又,护军统领某公为其先人营葬,会葬者接轸。灵辇甫至穴前,某趋至公前,启曰:“职家贫,资钱四十万,所不能矣,谨具生刍之吊。今观佳城郁郁,而土色纯殷,恐至不祥,请一观朱寿之器。”公素耳其名,亟命启幕示之。某惊曰:“穴已定乎?”公曰:“定矣。”某曰:“且勿葬此穴。”盖是穴为张某所点,张亦素有盛名,师心自用者,闻之,大恚曰:“君勿喋喋!舍此岂复有正穴哉?”众多附和之,遂下棺而崇封焉。某顿足曰:“此大缪矣!”急取锸向墓之南,掘地为沟,深尺余,长二丈,阔一尺,曰:“得此,其庶几免乎。”既而辞去。以煤炭大书一“火”字于碑阴。张见之,诮姗不已。俄见数骑自城中飞奔来报,宅中失火,廪厩俱焚,公大惊,始信其术之神。自此,名愈噪。
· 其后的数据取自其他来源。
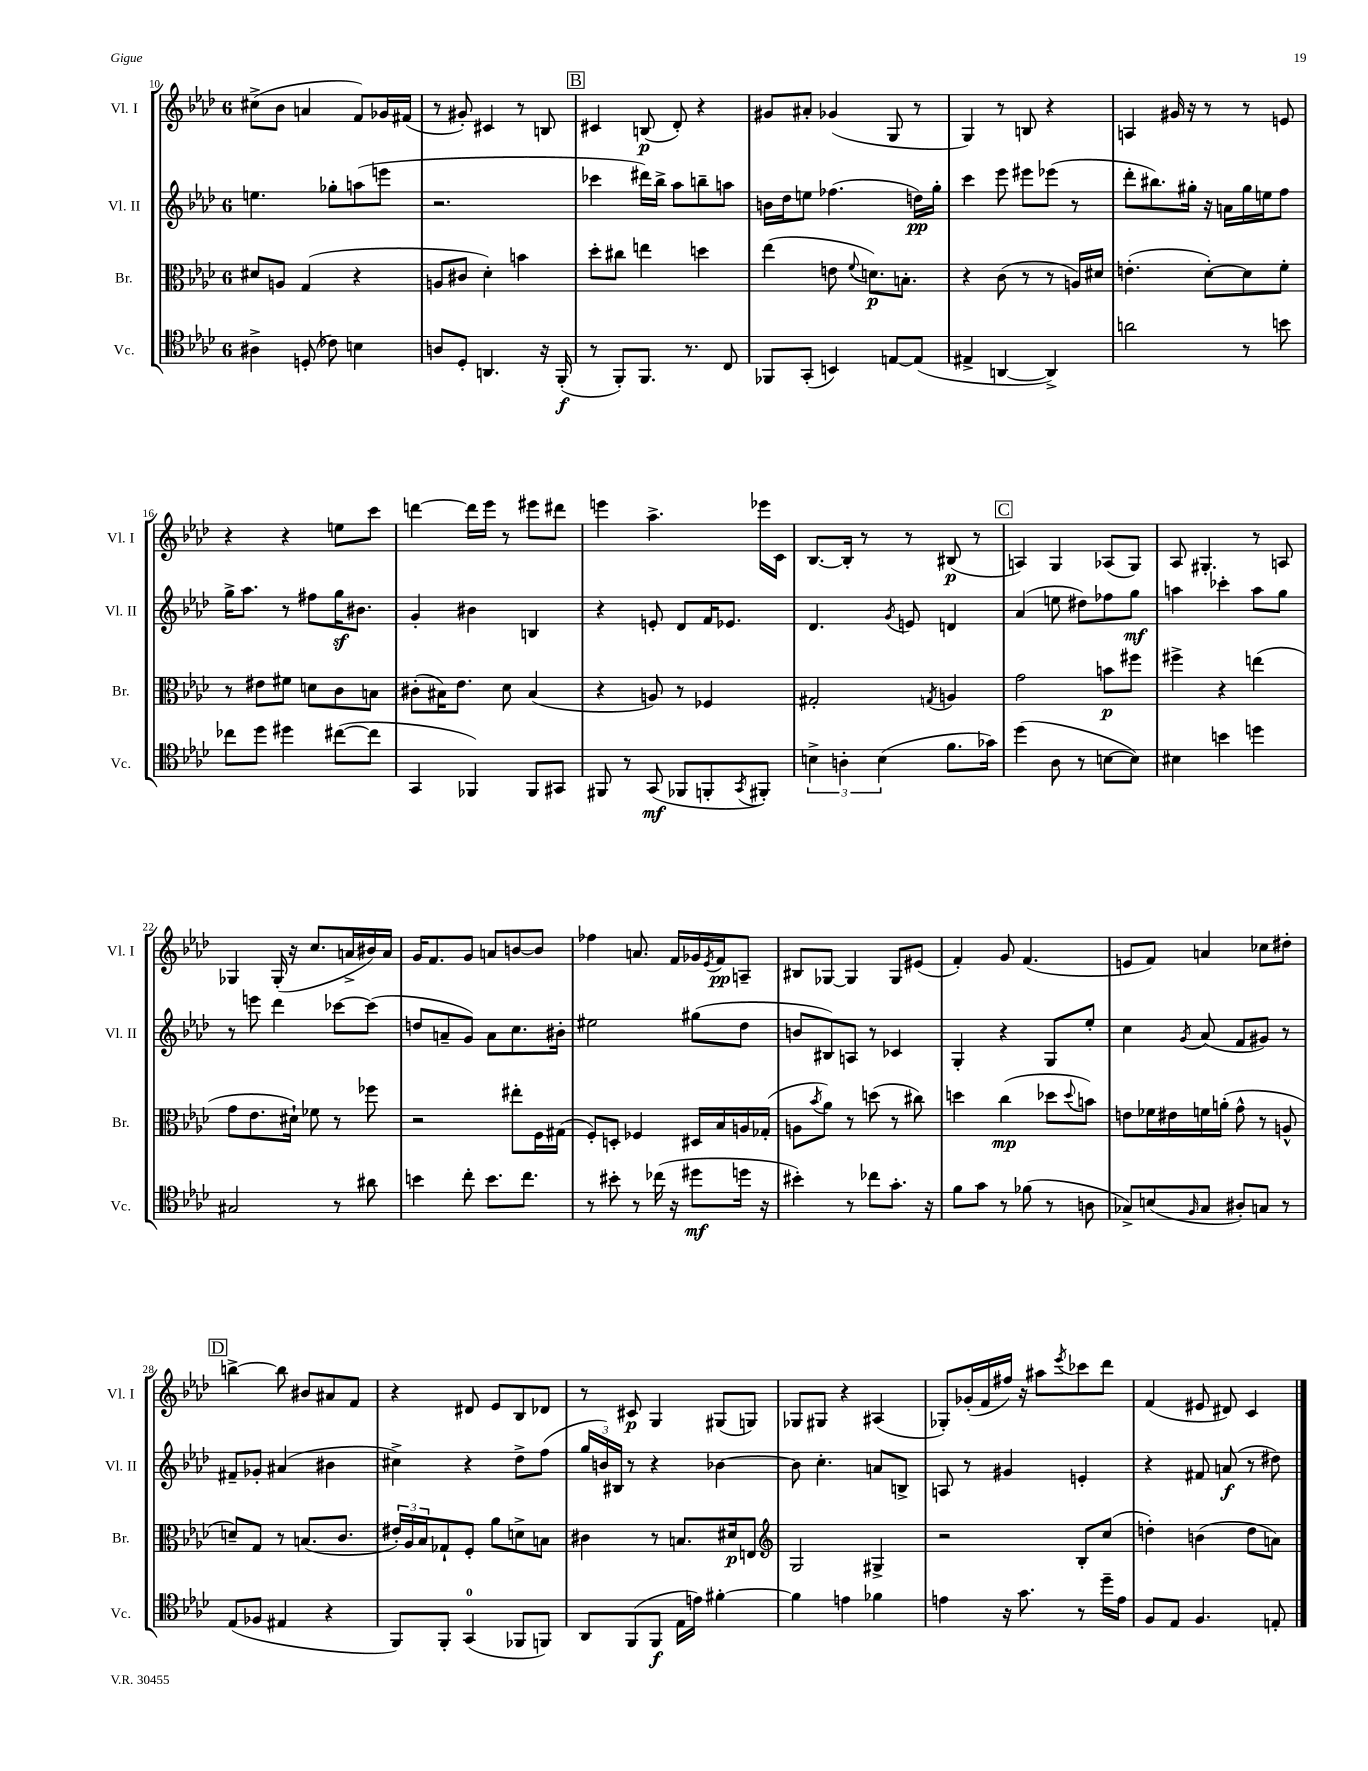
<<
\new StaffGroup <<
\new Staff = "s0" \with { instrumentName = "Vl. I" shortInstrumentName = "Vl. I" } {
    \clef treble \key aes \major \once \override Staff.TimeSignature.style = #'single-digit \time 6/8
    cis''8->( bes'8 a'4 f'8) ges'16 fis'16( |
    r8 gis'8-.) cis'4 r8 b8 |
    \mark \markup { \box "B" } cis'4 b8\p( des'8-.) r4 |
    gis'8 ais'8-. ges'4( g8 r8 |
    g4) r8 b8 r4 |
    a4 gis'16 r16 r8 r8 e'8 |
    r4 r4 e''8 c'''8 |
    d'''4~ d'''16 ees'''16 r8 eis'''8 dis'''8 |
    e'''4 aes''4.-> ees'''16 c'16 |
    bes8.~ bes16-. r8 r8 bis8\p( r8 |
    \mark \markup { \box "C" } a4) g4 aes8( g8) |
    aes8 gis4.-. r8 a8 |
    ges4 ges16-.( r16 c''8. a'16-> bis'16) a'16 |
    g'16 f'8. g'8 a'8 b'8~ b'8 |
    fes''4 a'8. f'16 ges'16 \acciaccatura { ees'8 } f'16\pp a8-- |
    bis8 ges8~ ges4 ges8 eis'8( |
    f'4-.) g'8 f'4.( |
    e'8 f'8) a'4 ces''8 dis''8-. |
    \mark \markup { \box "D" } b''4~-> b''8 bis'8 ais'8 f'8 |
    r4 dis'8 ees'8 bes8 des'8 |
    r8 cis'8\p g4 gis8( g8) |
    ges8 gis8 r4 ais4( |
    ges8-.) ges'16-.( f'16 fis''16) r16 ais''8 \acciaccatura { ees'''8 } ces'''8 des'''8 |
    f'4( eis'8 dis'8) c'4 \bar "|." |
}
\new Staff = "s1" \with { instrumentName = "Vl. II" shortInstrumentName = "Vl. II" } {
    \clef treble \key aes \major \once \override Staff.TimeSignature.style = #'single-digit \time 6/8
    e''4. ges''8-. a''8( e'''8 |
    r2. |
    \mark \markup { \box "B" } ces'''4 dis'''16) bes''16-> aes''8 b''8-- a''8 |
    b'16 des''16 e''8 fes''4.( d''16\pp) g''16-. |
    c'''4 ees'''8 eis'''8 ees'''8( r8 |
    des'''8-. bis''8.) gis''16-. r16 a'16 gis''16 e''16 f''8 |
    g''16-> aes''8. r8 fis''8 g''16\sf bis'8. |
    g'4-. bis'4 b4 |
    r4 e'8-. des'8 f'16 ees'8. |
    des'4. \acciaccatura { g'8 } e'8 d'4 |
    \mark \markup { \box "C" } aes'4( e''8 dis''8) fes''8 g''8\mf |
    a''4 ces'''4-. a''8 g''8 |
    r8 e'''8 des'''4 ces'''8~ ces'''8( |
    d''8 a'8-- g'8) a'8 c''8. bis'16-. |
    eis''2 gis''8( des''8 |
    b'8 bis8) a8 r8 ces'4 |
    g4-. r4 g8 ees''8-. |
    c''4 \acciaccatura { g'8 } aes'8( f'8 gis'8) r8 |
    \mark \markup { \box "D" } fis'8-- ges'8-. ais'4( bis'4 |
    cis''4->) r4 des''8-> f''8( |
    \tuplet 3/2 { g''16 b'16) bis16 } r8 r4 bes'4~ |
    bes'8 c''4.-. a'8 b8-> |
    a8 r8 gis'4 e'4-. |
    r4 fis'8 a'8\f( r8 dis''8) \bar "|." |
}
\new Staff = "s2" \with { instrumentName = "Br." shortInstrumentName = "Br." } {
    \clef alto \key aes \major \once \override Staff.TimeSignature.style = #'single-digit \time 6/8
    dis'8 a8 g4( r4 |
    a8 cis'8 des'4-.) b'4 |
    \mark \markup { \box "B" } des''8-. cis''8 e''4 d''4 |
    ees''4( e'8 \appoggiatura { f'8 } d'8.\p) b8.-. |
    r4 c'8( r8 r8 a16) dis'16 |
    e'4.-.( des'8~-.) des'8 f'8-. |
    r8 eis'8 fis'8 d'8 c'8 b8 |
    cis'8-.( bis16) ees'8. des'8 bis4( |
    r4 a8) r8 fes4 |
    gis2-. \acciaccatura { g8 } a4 |
    \mark \markup { \box "C" } g'2 b'8\p fis''8 |
    fis''4-> r4 e''4( |
    g'8 ees'8. dis'16-!) fes'8 r8 fes''8 |
    r2 eis''8-. f16 gis16( |
    f8-.) d8-. fes4 dis16 bes16 a16 ges16-.( |
    a8 \acciaccatura { bes'8 } aes'8) r8 d''8( r8 cis''8) |
    d''4 c''4\mp( des''8 \appoggiatura { des''8 } b'8) |
    e'8 fes'16 eis'16 f'16 a'16-.( g'8-^ r8 a8-^ |
    \mark \markup { \box "D" } d'8--) g8 r8 b8.( c'8. |
    \tuplet 3/2 { eis'16-.) aes16 bes16 } ges8-! f8-. aes'8 d'8-> b8 |
    cis'4 r8 b8. dis'16\p e8 |
    \clef treble g2 gis4-> |
    r2 bes8-. c''8( |
    d''4-.) b'4( d''8 a'8) \bar "|." |
}
\new Staff = "s3" \with { instrumentName = "Vc." shortInstrumentName = "Vc." } {
    \clef tenor \key aes \major \once \override Staff.TimeSignature.style = #'single-digit \time 6/8
    ais4-> d8-.( ces'8) b4 |
    a8 des8-. a,4. r16 f,16-.\f( |
    \mark \markup { \box "B" } r8 f,8-.) f,8. r8. c8 |
    fes,8 g,8-.( b,4) e8~ e8( |
    eis4-> a,4~ a,4->) |
    a'2 r8 b'8 |
    ces''8 des''8 dis''4 cis''8~( cis''8 |
    g,4 fes,4) fes,8 gis,8 |
    fis,8 r8 g,8\mf( fes,8 f,8-. \acciaccatura { g,8 } fis,8-.) |
    \tuplet 3/2 { b4-> a4-. b4( } f'8. ges'16) |
    \mark \markup { \box "C" } des''4( aes8 r8 b8~ b8) |
    bis4 b'4 d''4 |
    gis2 r8 ais'8 |
    b'4 c''8-. b'8. c''8. |
    r8 bis'8-. r8 ces''16( r16 dis''8\mf d''16 r16 |
    bis'4-.) r8 ces''8 g'8.-. r16 |
    f'8 g'8 r8 fes'8( r8 a8 |
    ges8->) b8( \grace { f16 } ges8 ais8-.) g8 r8 |
    \mark \markup { \box "D" } ees8( fes8 eis4 r4 |
    f,8) f,8-. g,4-0( fes,8 f,8) |
    aes,8 f,8( f,8\f ees16 e'16) fis'4~-. |
    fis'4 e'4 fes'4 |
    e'4 r16 g'8. r8 des''16-- e'16 |
    f8 ees8 f4. e8-. \bar "|." |
}
>>
>>
\layout { \context { \Score currentBarNumber = #10 } }
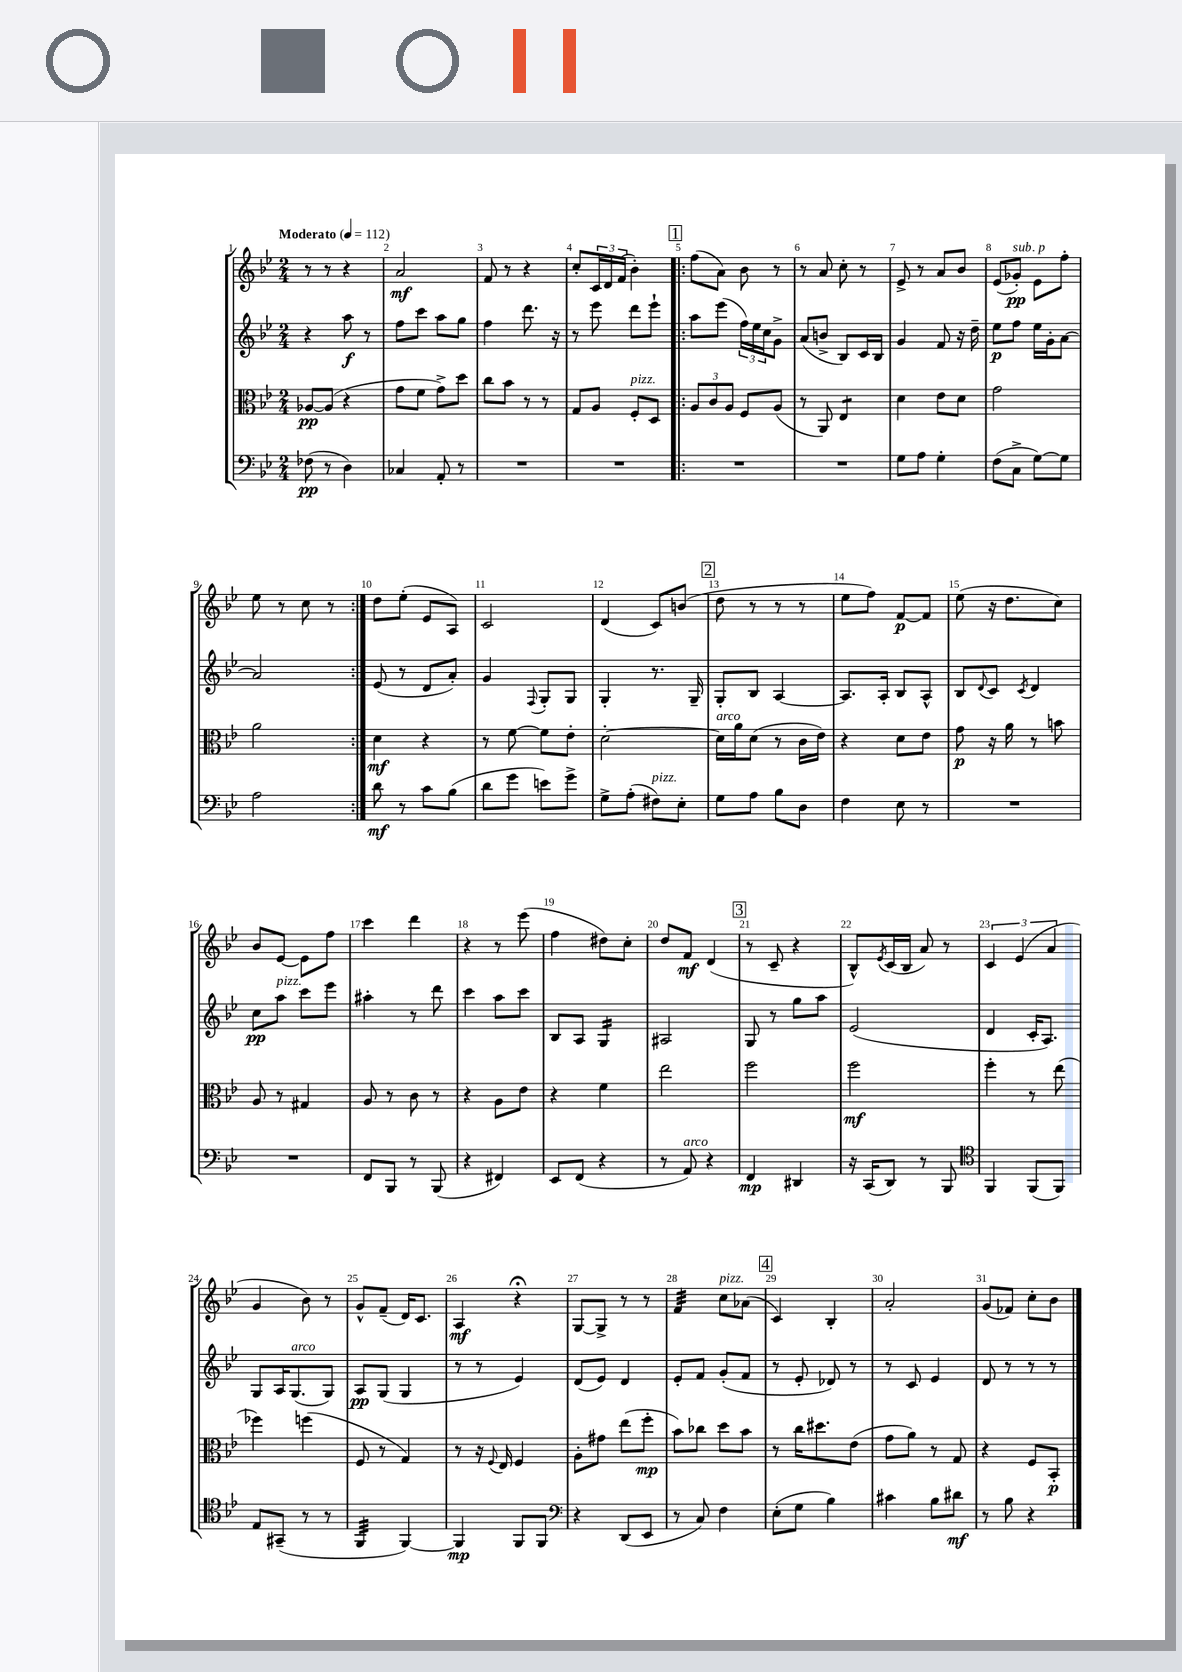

**kern	**kern	**kern	**kern
*staff4	*staff3	*staff2	*staff1
*clefF4	*clefC3	*clefG2	*clefG2
*k[b-e-]	*k[b-e-]	*k[b-e-]	*k[b-e-]
*M2/4	*M2/4	*M2/4	*M2/4
*MM112	*MM112	*MM112	*MM112
(8F-\	[8A-/L	4r	8r
8r	(8A-/]J	.	8r
4D\)	4r	8aa\	4r
.	.	8r	.
=	=	=	=
4C-/	8g\L	8ff\L	2a/
.	8f\J	8ccc\J	.
8AA'/	8g^\L)	8aa\L	.
8r	8dd\J	8gg\J	.
=	=	=	=
2r	8cc\L	4ff\	8f/
.	8b-\J	.	8r
.	8r	8.ddd\	4r
.	8r	.	.
.	.	16r	.
=	=	=	=
2r	8G/L	8r	8cc'/L
.	8A/J	8eee-\	24c/L
.	.	.	24d/
.	.	.	(24f/JJ
.	8F'/L	8ddd\L	4b-'\)
.	8D/J	8eee-`\J	.
=!|:	=!|:	=!|:	=!|:
2r	12A/L	8aa\L	(8ff\L
.	12c/	.	.
.	.	(8eee-\J	8a\J)
.	12A/J	.	.
.	8F/L	24ff\LL)	8b-\
.	.	24ee-\	.
.	.	24cc\J	.
.	(8A/J	8g^\J	8r
=	=	=	=
2r	8r	(8a/L	8r
.	8AA/)	8b^/J	8a/
.	4E-/	8B-/L)	8cc'\
.	.	16c/L	8r
.	.	16B-/JJ	.
=	=	=	=
8G\L	4d\	4g/	8e-^/
8A\J	.	.	8r
4G'\	8e-\L	8f/	8a/L
.	8d\J	16r	8b-/J
.	.	16dd~\	.
=	=	=	=
(8F\L	2g\	8ee-\L	(8e-/L
8C^\J	.	8ff\J	8g-'/J)
[8G\L)	.	16ee-\LL	8e-\L
.	.	16g'\J	.
8G\]J	.	[8a\J	8ff'\J
=	=	=	=
2A\	2a\	2a/]	8ee-\
.	.	.	8r
.	.	.	8cc\
.	.	.	8r
=:|!	=:|!	=:|!	=:|!
8d\	4d\	(8e-/	8dd\L
8r	.	8r	(8ee-'\J
8c\L	4r	8d/L	8e-/L
(8B-\J	.	8a'/J)	8A/J)
=	=	=	=
8d\L	8r	4g/	2c/
8g\J	[8f\	.	.
.	.	8qqF/	.
8e\L)	8f\]L	8G'/L	.
8g^\J	8e-'\J	8G/J	.
=	=	=	=
8G^\L	[2d'\	4G'/	(4d/
(8A'\J	.	.	.
8F#\L)	.	8.r	8c/L)
8E-'\J	.	.	(8b/J
.	.	16G~/	.
=	=	=	=
8G\L	16d\]LL	8G'/L	8dd\
.	16a\J	.	.
8A\J	(8d\J	8B-/J	8r
8B-\L	8r	[4A/	8r
8D\J	16c\LL	.	8r
.	16e-\JJ)	.	.
=	=	=	=
4F\	4r	8.A/]L	8ee-\L
.	.	.	8ff\J)
.	.	16A'/Jk	.
8E-\	8d\L	8B-/L	[8f/L
8r	8e-\J	8A^^/J	8f/]J
=	=	=	=
2r	8g\	8B-/L	(8ee-\
.	.	8qqd/	.
.	16r	8c/J	16r
.	16a\	.	8.dd\L
.	.	8qc/	.
.	8r	4d/	.
.	8b\	.	8cc\J)
=	=	=	=
2r	8A/	8cc\L	8b-/L
.	8r	8aa\J	[8e-/J
.	4G#/	8ccc\L	8e-\]L
.	.	8eee-\J	8ff\J
=	=	=	=
8FF/L	8A/	4aa#'\	4ccc\
8BBB-/J	8r	.	.
8r	8c\	8r	4ddd\
(8BBB-/	8r	8ddd\	.
=	=	=	=
4r	4r	4ccc\	4r
4FF#/)	8A\L	8aa\L	8r
.	8e-\J	8ccc\J	(8eee-\
=	=	=	=
8EE-/L	4r	8B-/L	4ff\
(8FF/J	.	8A/J	.
4r	4f\	4G/	8dd#\L)
.	.	.	8cc'\J
=	=	=	=
8r	2ee-\	2A#/	8dd/L
8AA/)	.	.	8f/J
4r	.	.	(4d/
=	=	=	=
4FF/	2ff\	8G/	8r
.	.	8r	8c~/
4DD#/	.	8gg\L	4r
.	.	8aa\J	.
=	=	=	=
16r	2ff\	(2e-/	8B-^^/L)
(16CC/LK	.	.	.
.	.	.	8qe-/
8DD/J)	.	.	(16c/L
.	.	.	16B-/JJ
8r	.	.	8a/)
8BBB-/	.	.	8r
=	=	=	=
*clefC4	*	*	*
4FF/	4ff'\	4d/	6c/
.	.	.	(6e-/
(8FF/L	8r	16c'/LK	.
.	.	8.A/J)	.
.	.	.	6a/
8FF/J)	(8ee-\	.	.
=	=	=	=
8E-/L	4ff-\)	8G/L	4g/
(8GG#~/J	.	16A/K	.
.	.	(8.G/	.
8r	(4ff\	.	8b-\)
8r	.	8G/J)	8r
=	=	=	=
4FF/	8F/	8A/L	8g^^/L
.	8r	(8G/J	(8f~/J
[4FF/)	4G/)	4G/	16d/LK)
.	.	.	8.c/J
=	=	=	=
4FF/]	8r	8r	4A/
.	16r	8r	.
.	8qqF/	.	.
.	16E-/	.	.
8FF/L	4F/	4e-/)	4r;
8FF/J	.	.	.
=	=	=	=
*clefF4	*	*	*
4r	8A'\L	(8d/L	[8G/L
.	8g#\J	8e-/J)	8G^/]J
(8DD/L	(8ee-\L	4d/	8r
8EE-/J	8ff'\J	.	8r
=	=	=	=
8r	8b-\L)	8e-'/L	4f/
8C/)	8cc-\J	8f/J	.
4F\	8dd\L	(8g'/L	8cc\L
.	8b-\J	8f/J	(8a-\J
=	=	=	=
(8E-'\L	8r	8r	4c/)
8G\J	16cc\LK	8e-'/	.
.	8.dd#\	.	.
4B-\)	.	8d-/)	4B-'/
.	(8e-\J	8r	.
=	=	=	=
4c#\	8g\L	8r	2a'/
.	8a\J)	8c/	.
8B-\L	8r	4e-/	.
8d#\J	8G/	.	.
=	=	=	=
8r	4r	8d/	(8g/L
8B-\	.	8r	8f-/J)
4r	8F/L	8r	8cc'\L
.	8BB-'/J	8r	8b-\J
==	==	==	==
*-	*-	*-	*-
所居邻历代帝王庙,院东悉属红楼,或谓:“大不雅观,盍去诸?”某曰:“吾今老矣,平生信天株守,不善夤缘,所赖此数仞红墙,冬来可博一外任,以饯余年耳。”至冬,果以卓异授江南一参将,五年后乞休归里。宦囊颇裕,但不敢复为人相地,相则两目赤瘇,每数日不瘥。

闲斋曰:参戎公今下世矣,伊君其婿也,尝为予言其异绩甚多,悉堪纪述。方其为护军校时,偶偕三四友人,携酒郊游,小歇一墓门下,墓前松楸荫翳,咸啧啧以为佳城,公曰:“此绝地也,何足称羡!”友问其故,公曰:“此松柏皆百年物也,苟有子孙,则斩伐而货为栋梁也久矣,焉能至今无恙乎?”友群笑以为恶谑。既而坐旗亭,询及墓主,酒家佣曰:“此汉军张氏之茔也。张故百万富,而今已矣,绝嗣数十年矣。”众大骇,益神之。夫公之术固神矣,乃为所谑,亦穷理至乎其极者也。

兰岩曰:一术之精,便能言之如响,趋吉避凶,未始非道也。神乎技而进乎道,信乎!

尤 大 鼻咸宁尤大鼻,贩皮货于天津。与布客董九,亲戚也,而相友善。董有子名韶,年十七,丰神隽逸,资质慧秀,不类贾人子,尤深爱之。

值年午节,尤携韶出游河上,过闹市,车马阗凑,遂相失不能复聚。韶觅尤不得,独坐河干树下暂歇,见肩挑白酒卖者,呼而沽饮之,白酒甘冽,殊适渴喉,一举数碗,炎暑顿消。韶固稚弱,未尝饮酒,白酒虽薄,亦不能任,眩晕颇甚,就卧树下,无复知觉。